On March 11, we hosted a Member Stage Reading doubleheader when Randolph College student Grace Gardiner and professor Gary Dop traveled to the Playwrights’ Center for readings of their new plays in progress. Randolph College is part of New Plays on Campus, an institutional membership program to connect colleges to playwrights, and students to the world of professional playwriting.
As Playwrights’ Center members, Dop and Gardiner have access to our One-on-One with a Dramaturg program. They applied to a summer research program at Randolph that provided funding for them to work on their plays with each other and in consultation with dramaturgs. Gardiner worked on her play The Good Guy with dramaturg Christina Ham and Dop worked on his play Memorandum of Understanding with dramaturg Dominic Orlando.
Gardiner and Dop then applied for and received a second round of funding from Randolph to travel from Virginia to Minneapolis for readings of their plays through the Member Stage Reading program. On the 11th, both plays received public readings performed by some of the Twin Cities’ best actors, followed by in-depth conversations among the playwrights, actors, and attendees.
Gardiner says the experience of the reading was like “an amazing dream. It was just so professionally done. Having professional actors who have been in workshops like this before let me focus on the script; I could really tell the parts where it felt like it was going well and the parts where it was not jiving for me.”
Gardiner continues, “I am pretty new to playwriting and for me this experience was an affirmation that this is what I want to do. I want to be in this environment, and move into the writing life, the writing career. It helped show me another level of professionalism and make new contacts. As a senior, I feel like I’m coming into my own now. Being able to interact with these professionals who are high-caliber creative people who do this for a living—having these enriching conversations with them—it’s something invaluable that you can’t get in the classroom.”
Dop, who has been a member of the Playwrights’ Center on and off for many years, was thrilled to have this opportunity to develop not only his own work, but that of his student’s. “It is incredibly affirming to a young writer to do something that many other people don’t get a chance to do for another decade of their writing life. For her to know that, yes, she has to work to do, but also she’s in the game and getting out there as a writer, to me that’s wonderful.”

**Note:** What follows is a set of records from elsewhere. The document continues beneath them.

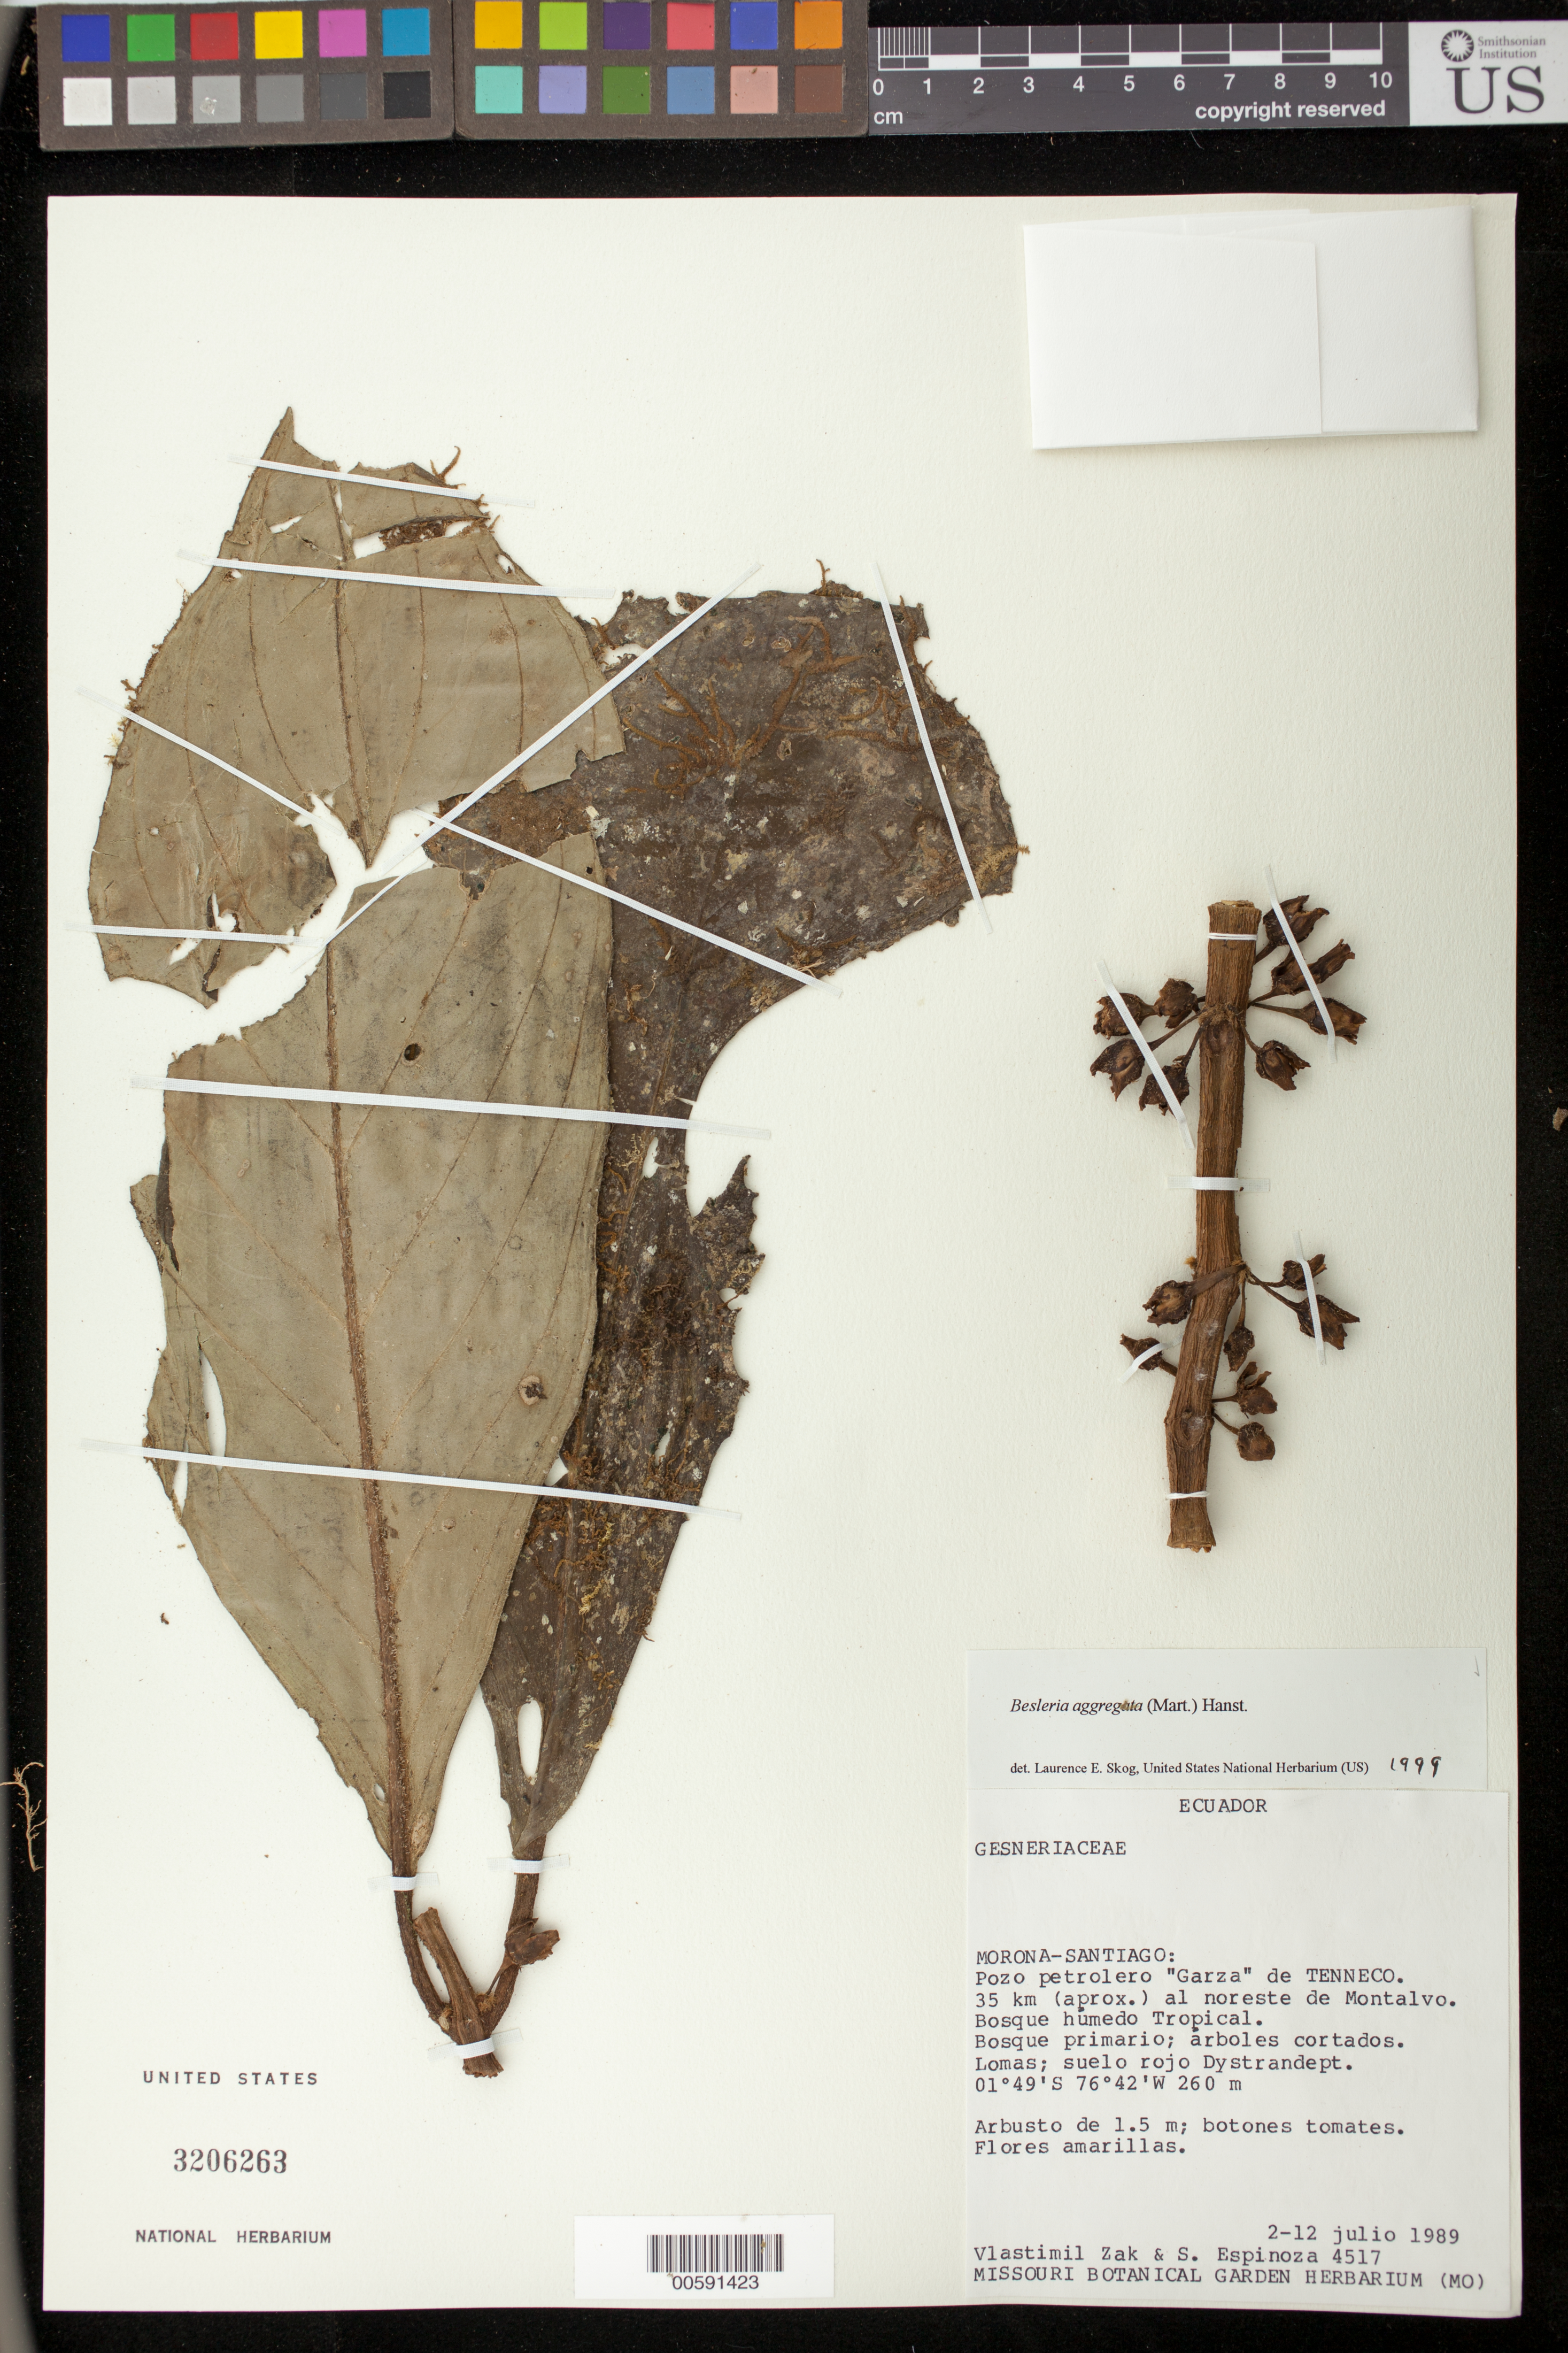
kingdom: Plantae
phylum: Tracheophyta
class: Magnoliopsida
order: Lamiales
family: Gesneriaceae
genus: Besleria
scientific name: Besleria aggregata var. aggregata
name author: (Mart.) Hanst.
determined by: Skog, Laurence E.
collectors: V. Zak & S. Espinoza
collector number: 4517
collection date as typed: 2-12 Jul 1989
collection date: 1989-07-02/1989-07-12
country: Ecuador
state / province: Morona-Santiago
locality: Pozo petrolero "Garza" de TENNECO; 35 km (aprox.) al noreste de Montalvo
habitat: Bosque húmedo tropical; bosque primario; árboles cortados; lomas; suelo rojo Dystrandept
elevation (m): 260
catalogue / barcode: US 3206263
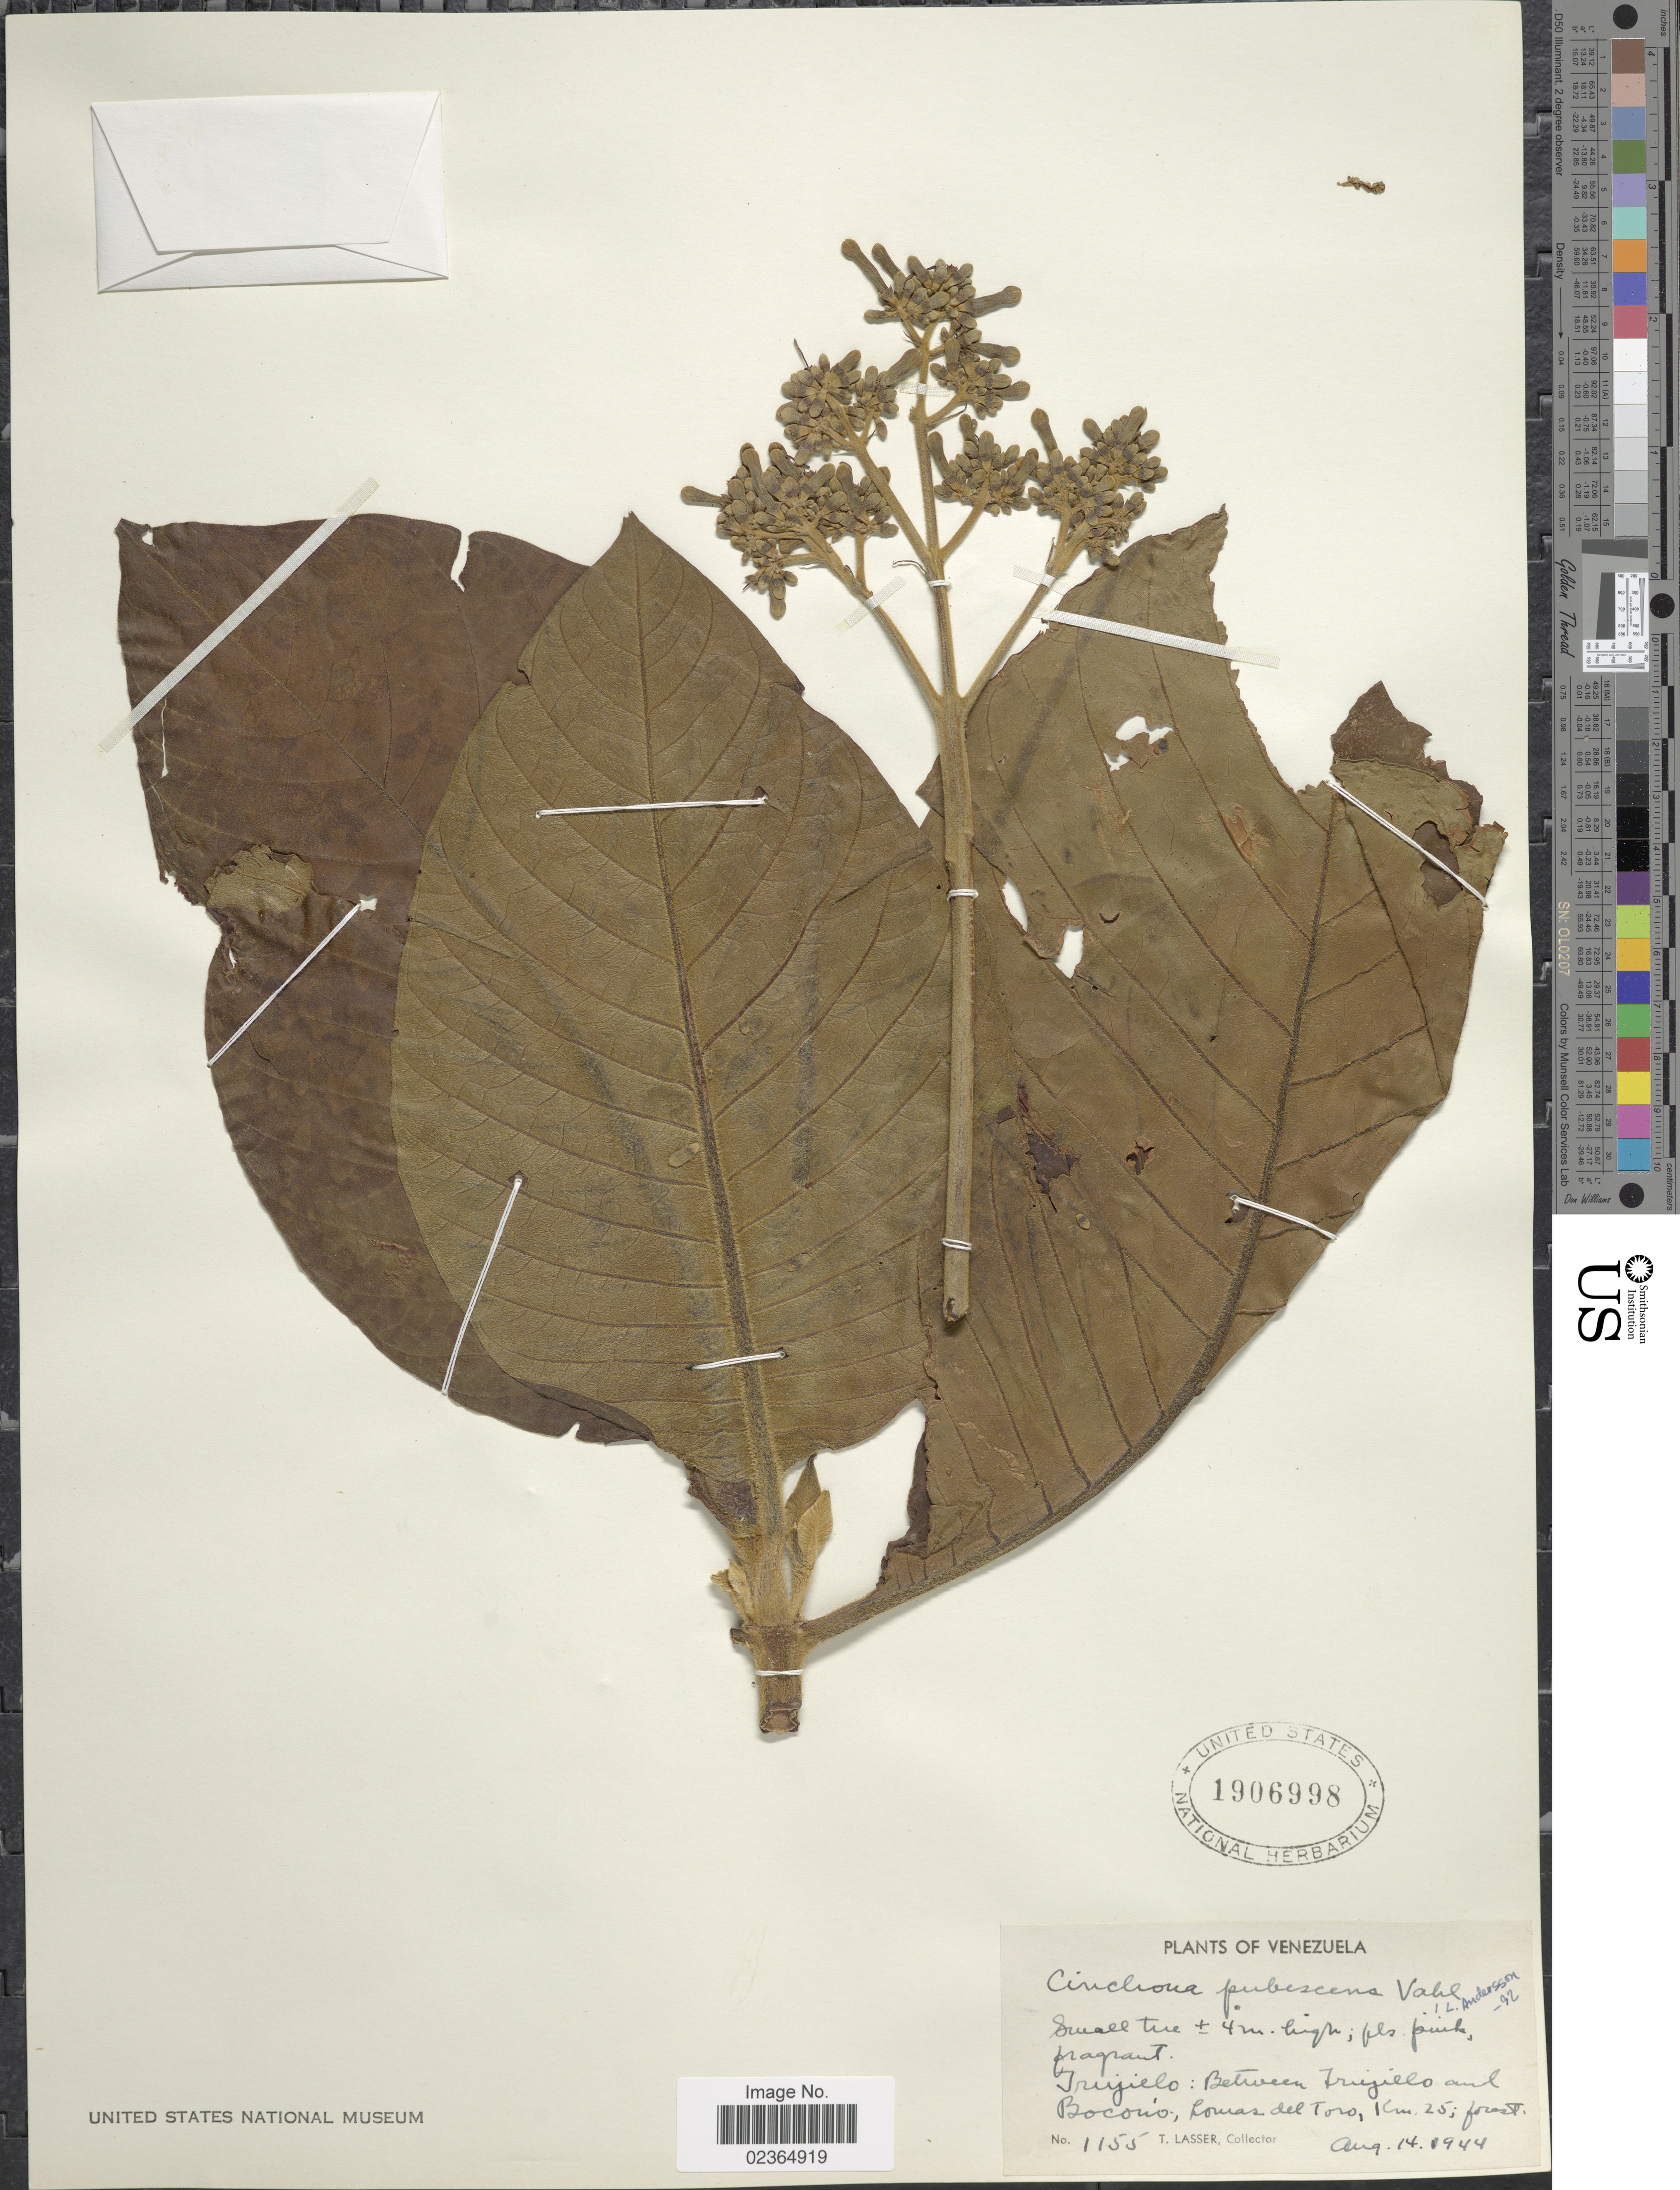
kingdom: Plantae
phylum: Tracheophyta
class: Magnoliopsida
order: Gentianales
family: Rubiaceae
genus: Cinchona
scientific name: Cinchona pubescens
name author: Vahl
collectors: T. Lasser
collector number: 1155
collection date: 1944-08-14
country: Venezuela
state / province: Trujillo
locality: Between Trujillo and Boconó; Lomas del Toro, Km. 25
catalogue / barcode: US 1906998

As for his own reading, Dop says “I felt tremendously alive to sit in the corner of the room and feel my play coming alive in the actors and audience. This is very experimental, the kind of play that I’m trying, so I needed this experience to tell me ‘OK, I can see this taking flight eventually.’ For me, the Playwrights’ Center is the best place in the country to test out a new work in this phase. Today was an absolute joy.”
Gardiner agrees, saying “My ambitions have been taken seriously. My work has been taken seriously. My creative vision has been taken seriously, and that means a lot.”